While several possible embodiments of the invention have been described above and illustrated in some cases, it should be interpreted and understood as to have been presented only by way of illustration and example, but not by limitation. Thus, the breadth and scope of a preferred embodiment should not be limited by any of the above-described exemplary embodiments.
1. A method for referencing database components of a relational database, comprising:
selecting a relational database with components; and
referencing the components as typed relational data within the database itself.

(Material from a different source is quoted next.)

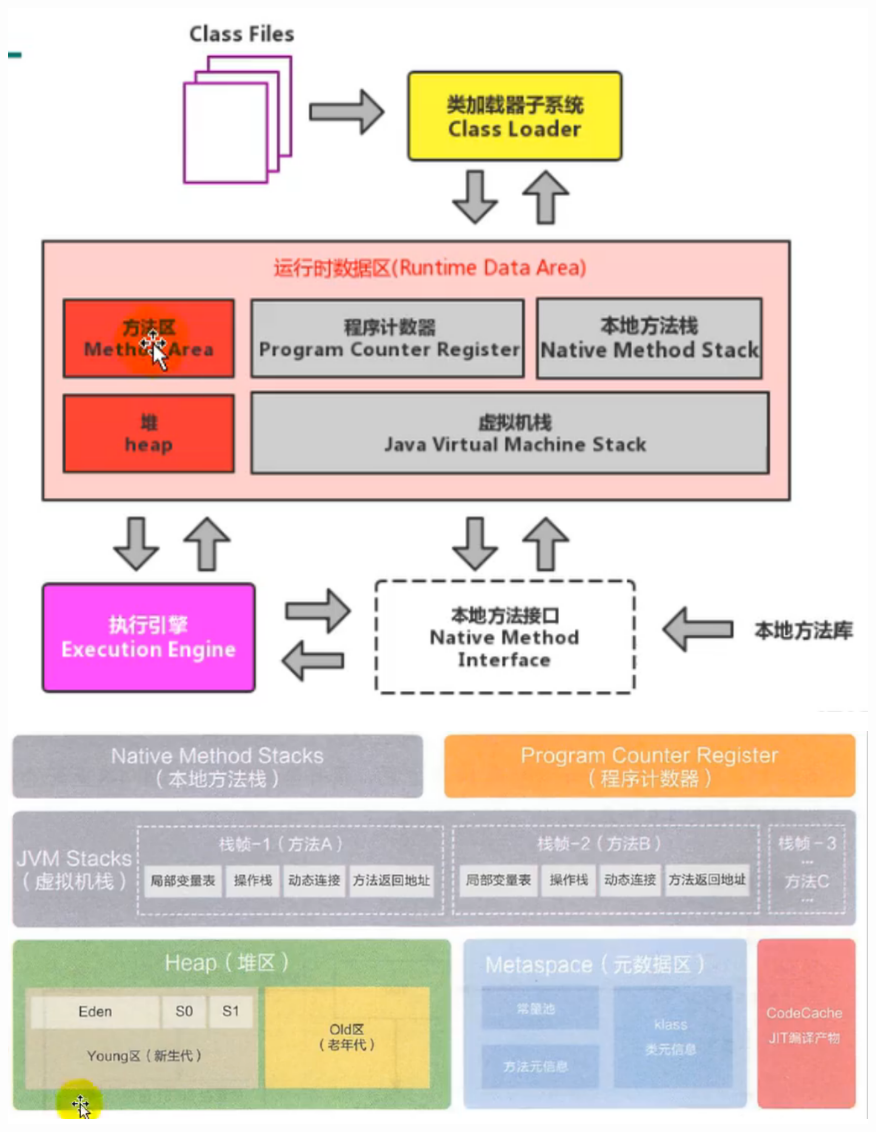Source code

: ![image-20210814220124329](java/image-20210814220124329.png)

![image-20210815153306305](java/image-20210815153306305.png)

2. A method of using a writable system catalog with meta-identifiers for a relational database, comprising:
selecting a relational database with components;
using meta-views to expose the components of the relational database as data, and to identify them by a meta-identifier; and
employing triggers for each meta-view, to enable INSERT, UPDATE and DELETE operations on them, to translate the DML (data manipulation language) operation into a DDL (data definition language) operation, and to execute the DDL operation.
3. A method of version control using bundle-data and meta-data, comprising:
selecting a relational database that includes data, schema, and an historical archive of the state of arbitrary rows and arbitrary states of the database schema;
managing the historical archive by using meta-identifiers and a writable system catalog.